*ASSIGNMENT*: Without the images, write out all of the following entries exactly.

Web page edit records:
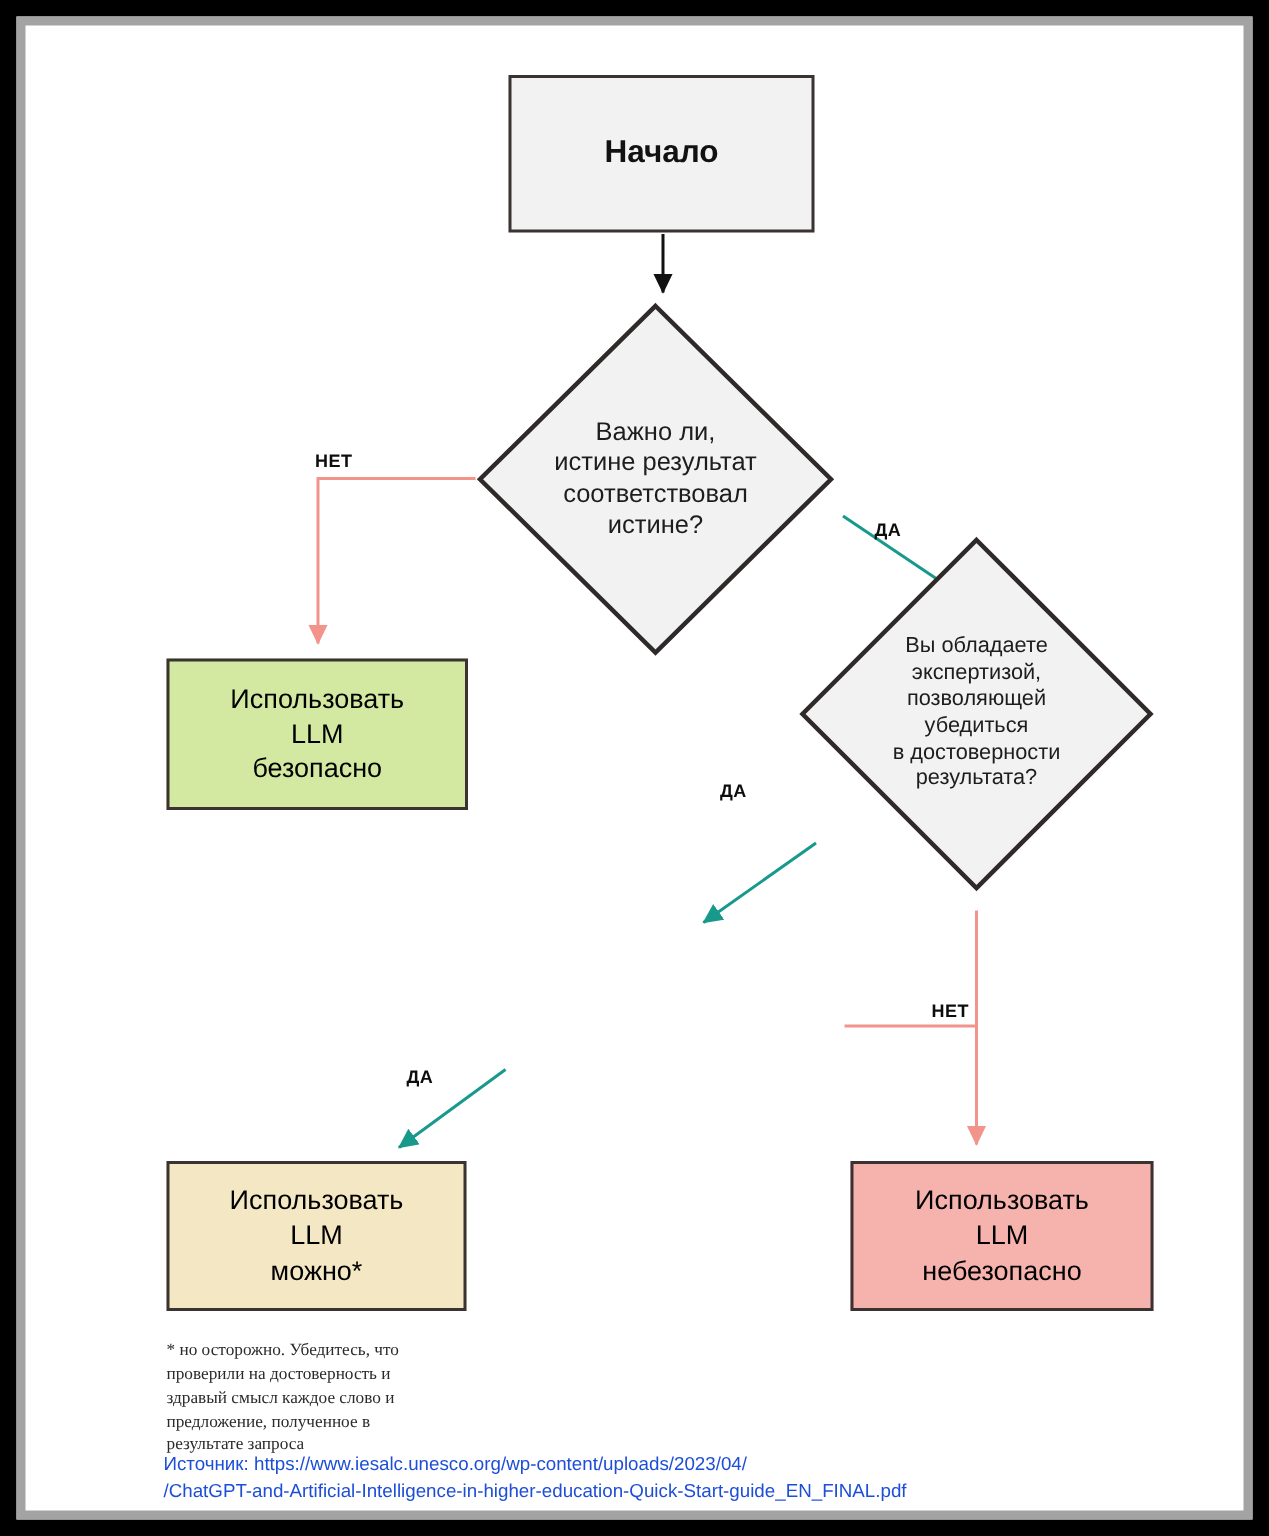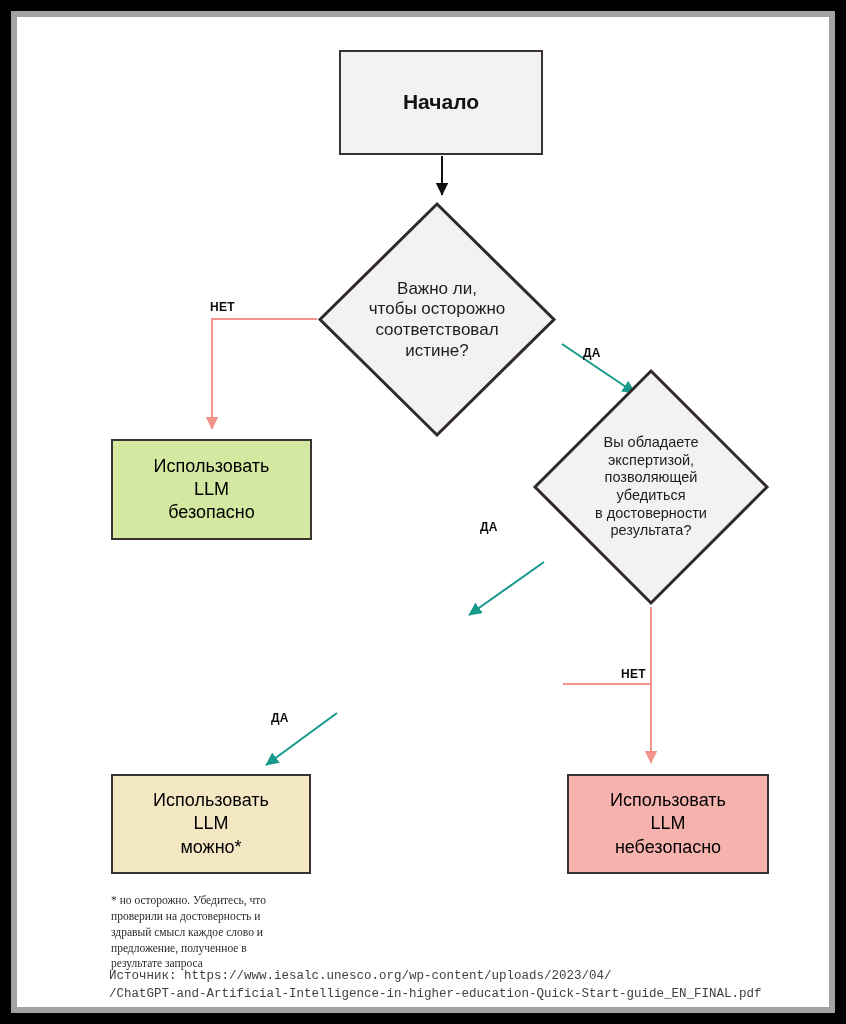--- a/index.html
+++ b/index.html
@@ -229,7 +229,7 @@
         <polygon points="120,3 237,118.5 120,234 3,118.5" fill="#f2f2f2" stroke="#2f2a29" stroke-width="3"></polygon>
       </svg>
       <div class="dtxt">Важно ли,
-чтобы осторожно
+истине результат
 соответствовал
 истине?</div>
     </div>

*FINISHED EXERCISE*:
--- a/index.html
+++ b/index.html
@@ -229,7 +229,7 @@
         <polygon points="120,3 237,118.5 120,234 3,118.5" fill="#f2f2f2" stroke="#2f2a29" stroke-width="3"></polygon>
       </svg>
       <div class="dtxt">Важно ли,
-чтобы осторожно
+истине результат
 соответствовал
 истине?</div>
     </div>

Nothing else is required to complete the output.